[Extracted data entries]

--------

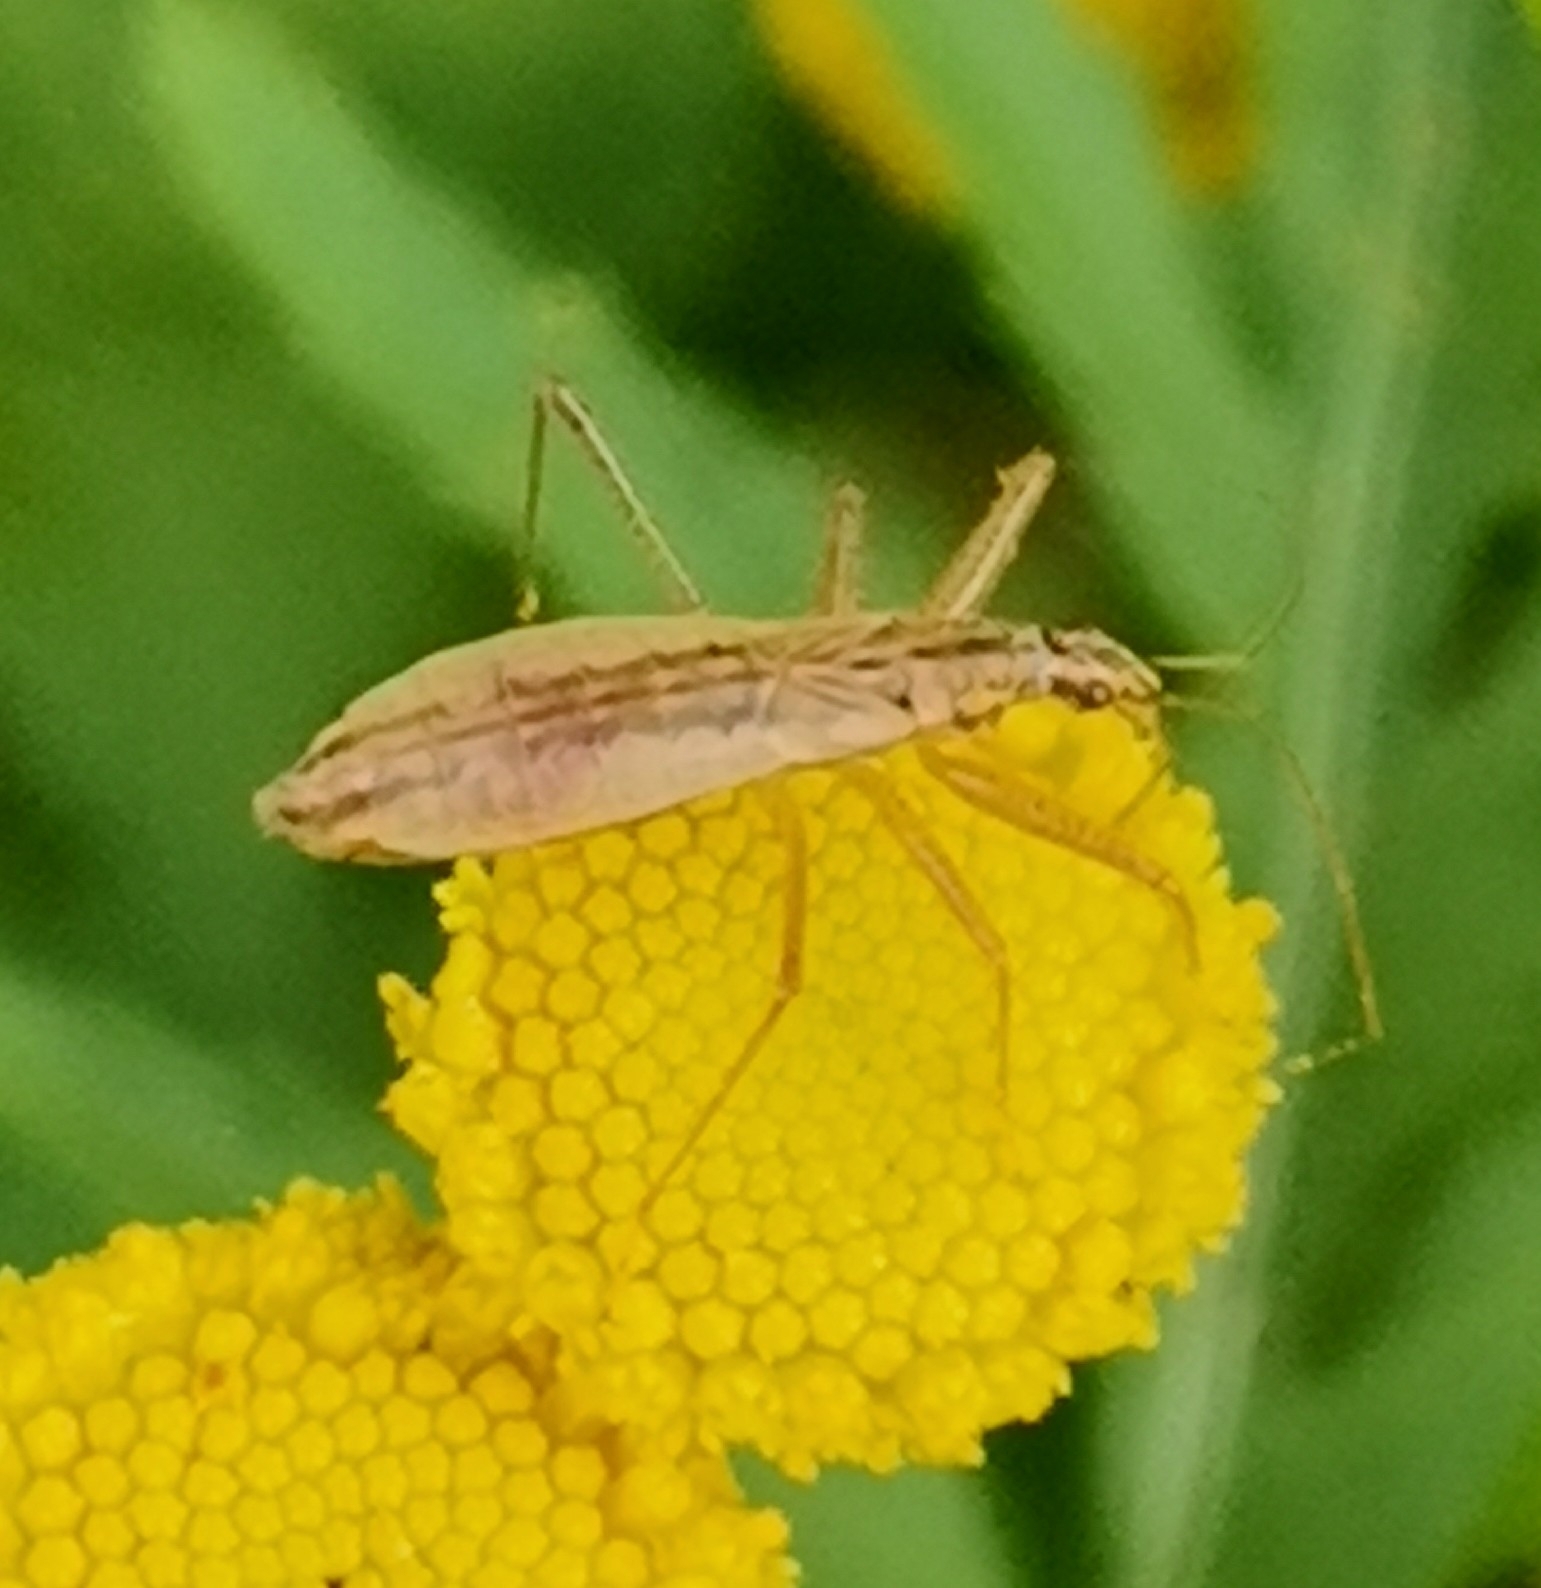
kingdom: Animalia
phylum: Arthropoda
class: Insecta
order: Hemiptera
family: Nabidae
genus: Nabis
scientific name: Nabis limbatus
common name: Marsh damselbug
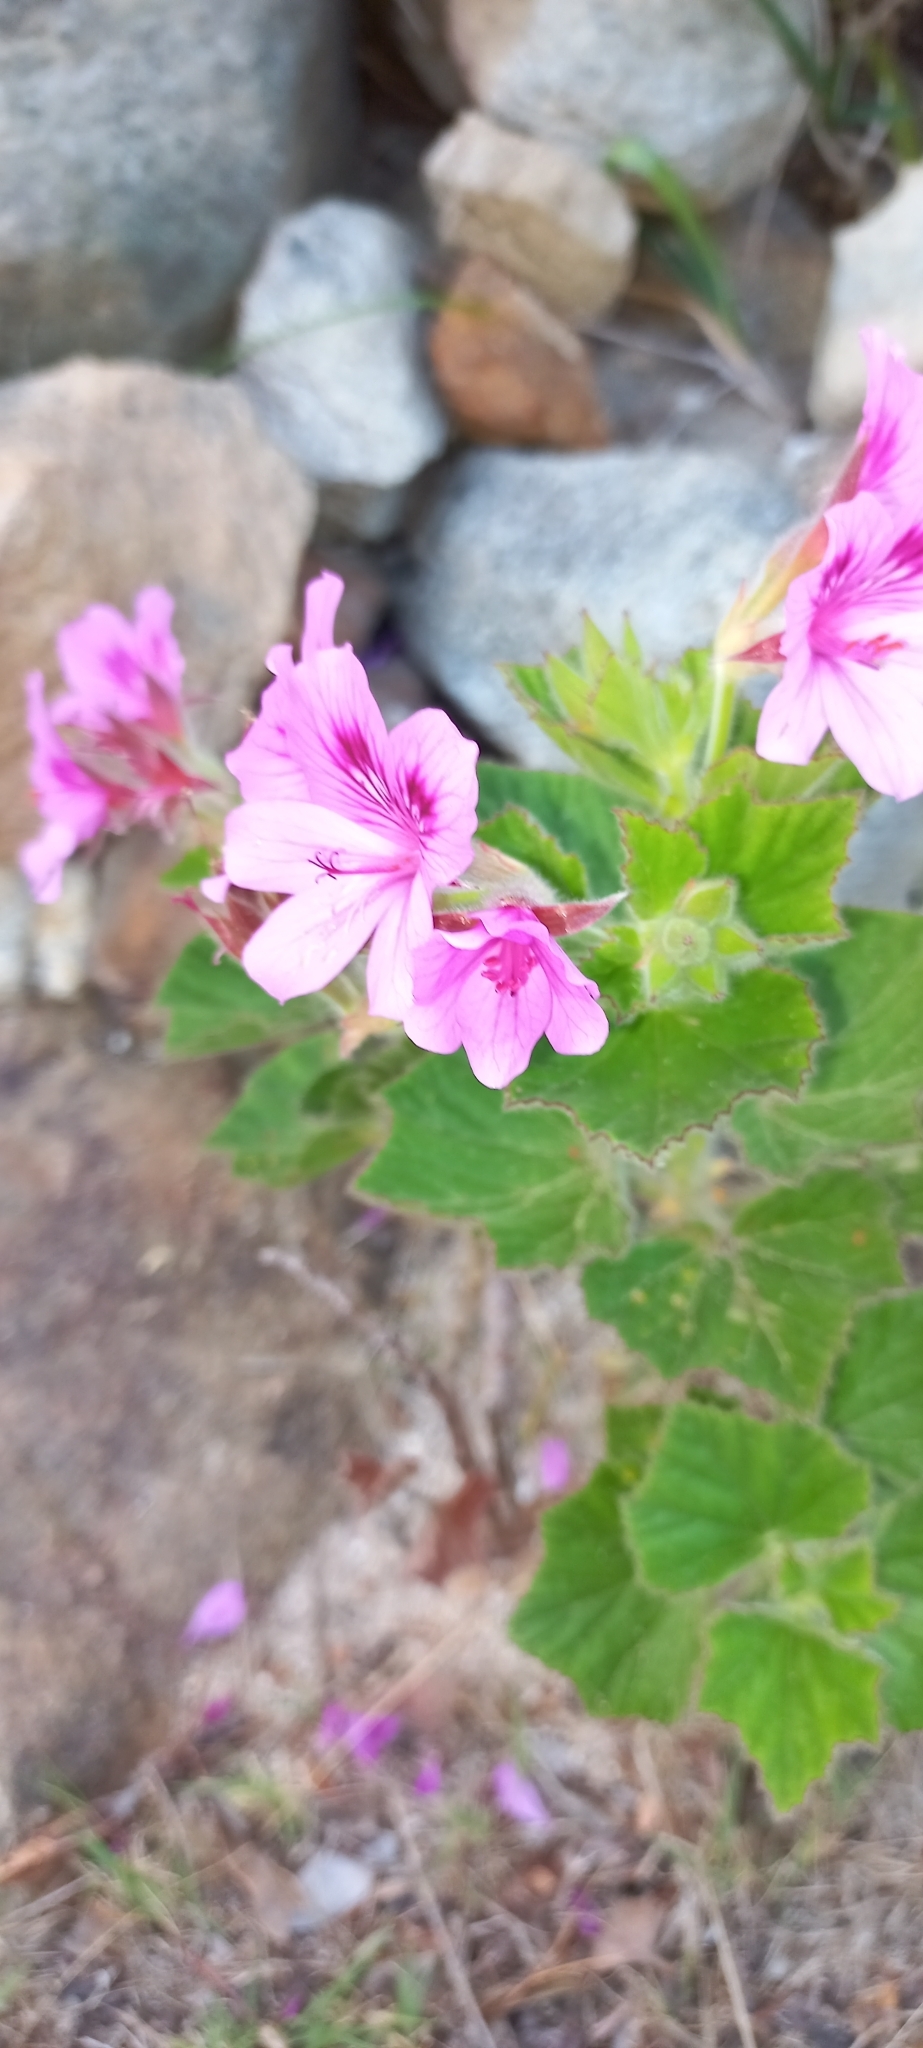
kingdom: Plantae
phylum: Tracheophyta
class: Magnoliopsida
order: Geraniales
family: Geraniaceae
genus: Pelargonium
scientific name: Pelargonium cucullatum
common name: Tree pelargonium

--------

# TASK PROMPT
Could you rewrite the listing above with "scientific name" changed to "binomial name" throughout, leaving the picture lines out and keeping everything else the same?

# EXERCISE RESULT
kingdom: Animalia
phylum: Arthropoda
class: Insecta
order: Hemiptera
family: Nabidae
genus: Nabis
binomial name: Nabis limbatus
common name: Marsh damselbug
kingdom: Plantae
phylum: Tracheophyta
class: Magnoliopsida
order: Geraniales
family: Geraniaceae
genus: Pelargonium
binomial name: Pelargonium cucullatum
common name: Tree pelargonium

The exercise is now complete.